We at TheCrimeHouse are proud to welcome Johan Theorin, winner of the CWA John Creasey (New blood) Award 2010, to this interview!
Can you describe what a day at work looks like for you?
I have a working room in an old house in central Gothenburg, where I sit between 10 am and 6 pm. Sometimes it’s really slow and I only write one page/day but when everything works I can write up to 8-10 pages/day.
You are also a script writer. Tell us what kind of scripts you have written and how it differs from writing novels?
I didn’t write film scripts but interactive game scripts for the Internet and CD-ROM. Interactive scripts are tricky to write because the script are not in chronological order but more like a maze, with different directions the story takes. But there are of course some freedom in that sort of story telling compared to traditional novels with only one sequence of action.
Can you name some authors that have influenced your writing?
Basically all I’ve ever read! The great authors inspired me because I was jealous of them after reading them and wanting to write as good as them. The bad was inspiring because I thought “I can do this just as good and better”!
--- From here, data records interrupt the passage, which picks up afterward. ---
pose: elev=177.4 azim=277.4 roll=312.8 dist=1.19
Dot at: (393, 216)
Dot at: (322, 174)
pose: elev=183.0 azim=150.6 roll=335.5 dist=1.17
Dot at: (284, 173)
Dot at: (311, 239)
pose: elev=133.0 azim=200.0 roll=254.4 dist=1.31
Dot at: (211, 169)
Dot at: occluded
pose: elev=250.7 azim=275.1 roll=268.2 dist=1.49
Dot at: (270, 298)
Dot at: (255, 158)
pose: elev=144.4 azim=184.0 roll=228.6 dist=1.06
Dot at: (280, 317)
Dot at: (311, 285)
Last year you won the CWA John Creasy (New blood) dagger award for your novel Echoes from the dead. How does it work and did you go to the award ceremony?
The CWA award is distributed by the British Crime Writers Society and there is a jury who reads the books of the year and pick the winners. The ceremony itself is a lavish banquet in a banquet hall in Hyde Park, London, with press photographers, film crew and smoking dressed guards. It was big. You can find an article about it here. Link…
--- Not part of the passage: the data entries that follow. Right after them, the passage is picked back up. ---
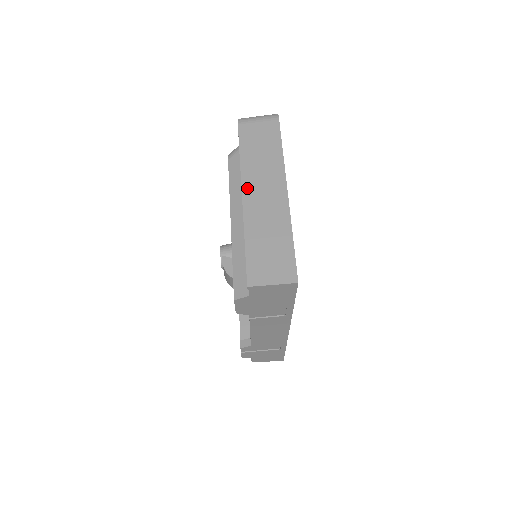
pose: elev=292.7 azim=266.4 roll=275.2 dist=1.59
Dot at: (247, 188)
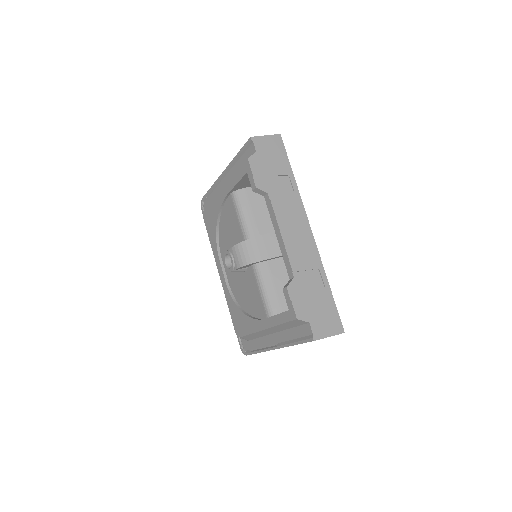
Dot at: occluded
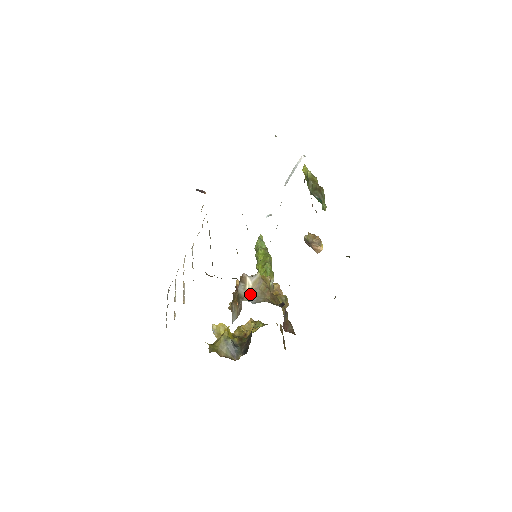
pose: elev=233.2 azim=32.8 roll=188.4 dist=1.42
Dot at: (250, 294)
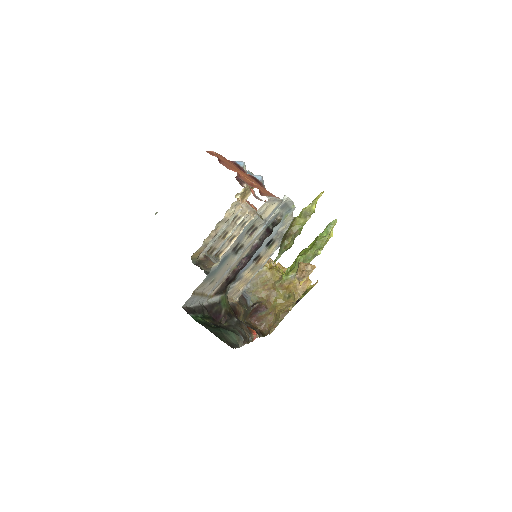
Dot at: occluded
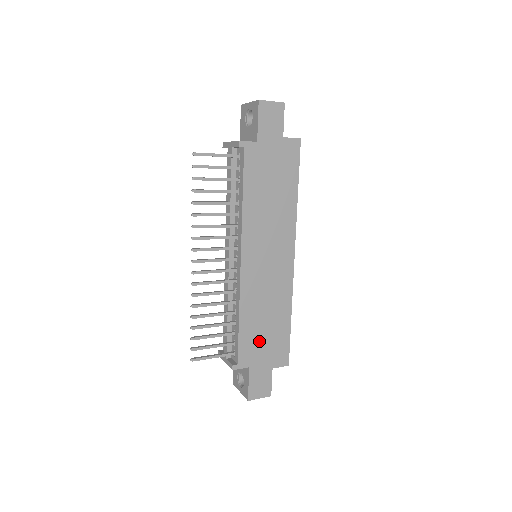
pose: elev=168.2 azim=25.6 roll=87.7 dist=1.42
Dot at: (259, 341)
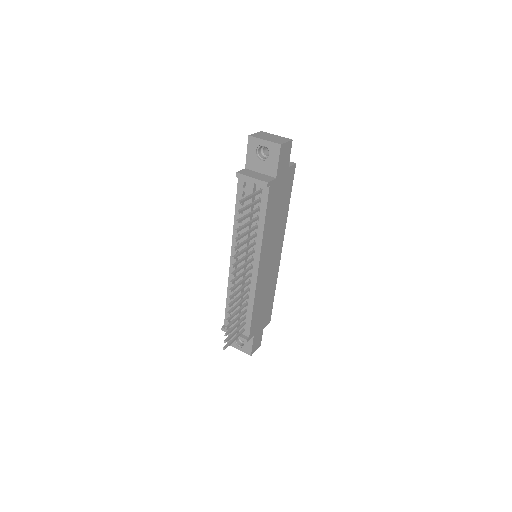
Dot at: (260, 316)
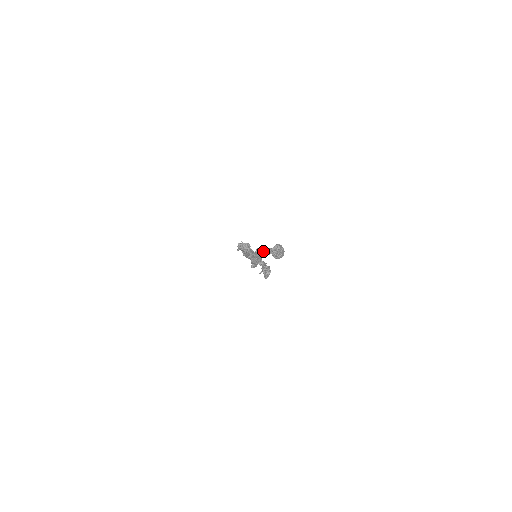
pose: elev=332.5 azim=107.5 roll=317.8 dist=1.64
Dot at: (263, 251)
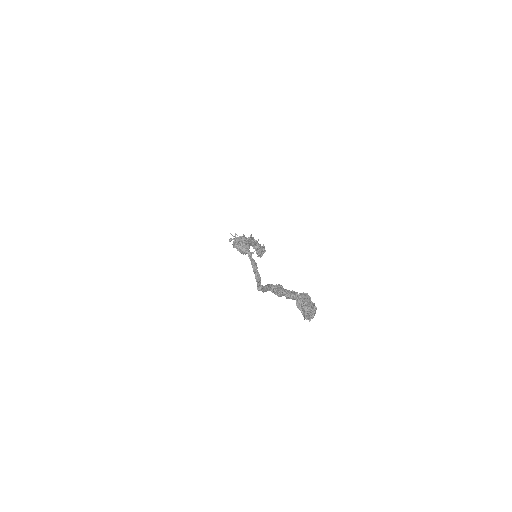
Dot at: (282, 294)
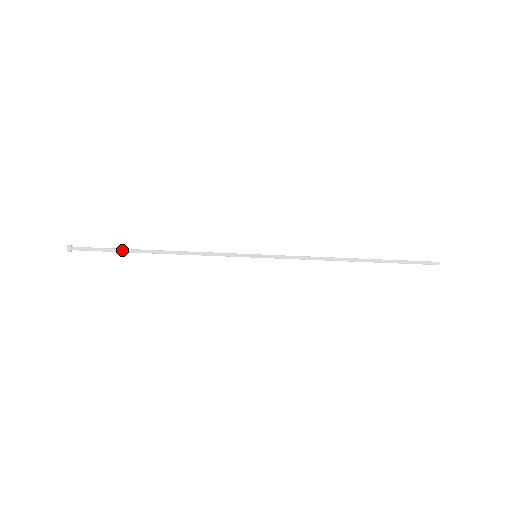
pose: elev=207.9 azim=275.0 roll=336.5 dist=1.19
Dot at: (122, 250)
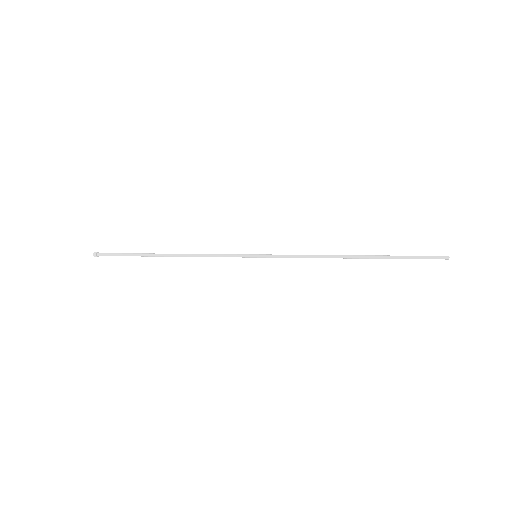
Dot at: occluded
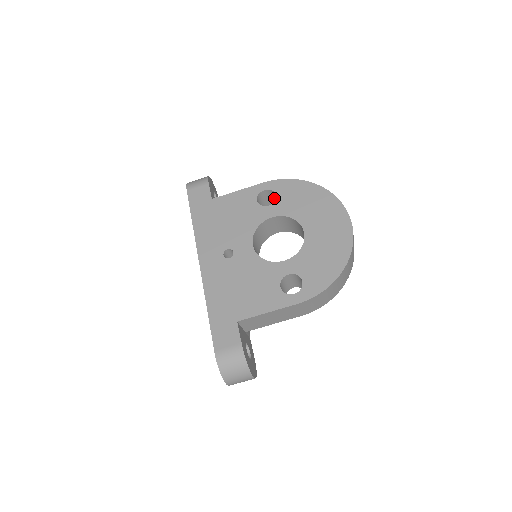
Your characters are not perfect people but are still very likeable. My favourite character is Per from your latest novel. What is you favourite character?
Except the ships captain Gerlof there are several new characters in every novel and I have spent a lot of time with them during the writing. The killer Nils Kant in Echoes from the dead was special. In the beginning I really disliked him but in the end of the novel I mostly felt sorry for him.
Your crime novels are not that traditional or tied to a specific crime genre. Do you think yourself as a novelist, crime writer or something else?
I don´t have any problem with people thinking I write crime novels. It may not be procedural but all the novels about Öland are about crimes and mysteries. Then they also have other things in them, like folklore, natural romance, and relationships problems. I like to mix a lot of ingrediences in a story and see what happens.
Can you give our readers tips of 2 crime novels, 2 horror novels, 2 collections of short stories and 2 ordinary novels?
Crime: Calling out for you (English translation), The Indian bride (American translation) by Karin Fossum, The talented Mr Ripley by Patricia Highsmith
Horror: The haunting of Hill House by Shirley Jackson and Mörkrädd (Swedish) by Andreas Roman
Collection of short stories: Fly till vatten och morgon (Swedish) by Thorsten Jonsson and Berättat om natten (Swedish) by Niklas Rådström
Novels: Busters ears by Maria Ernestam, Vim älskar Yngve Frej (Swedish) by Stig Claesson.
Your descriptions of the island Öland is very beautiful. Is it memories of Öland that brings out the description or where do you get your inspiration?
It’s both child hood memories of Öland and new experiences from the island. I still visit the island every year. But I can write about Öland anywhere – when I’m in Gothenburg I can just close my eyes and relocate to Öland in a second.
How do you look at the author ship today when a big part of a writers work is marketing?
The novels should be the only thing that is important. Not the persons who writes them – but that’s not how it works today. There is a huge interest in hearing and seeing the authors in libraries and book fairs. I sometimes sigh about it as a writer since I enjoy writing in peace, but I guess that as a reader I am the same. If I read an interesting novel I instantly want to know more about the author.
If you look at crime series on TV or watch a crime movie, what do you choose?
The latest TV-series about Inspector Winter, based on Åke Edwardssons novels was good. When it comes to movies, the latest I saw and really liked was Insomnia with Al Pacino and Robin Wiliams, but that was several years ago.
You were refused several times before you got published. What made you not give up?
In a way I have been an author since the 1980s. I´ve published short stories in over 20 years but they didn´t want my novels. It´s very hard not to be published but I didn´t give up. Writing was a hobby and passion and I would have continued writing all my life even if my novels never were published.
What will you write after you’ve finished the fourth and last novel about Öland?
I have some ideas for a novel that feels exiting, but I haven’t made up my mind yet. I will take a break from Öland though.
And last but not least. What are you reading right now?
I’m reading the South African author Deon Meyers first novel Dead before dying. A very good procedural novel.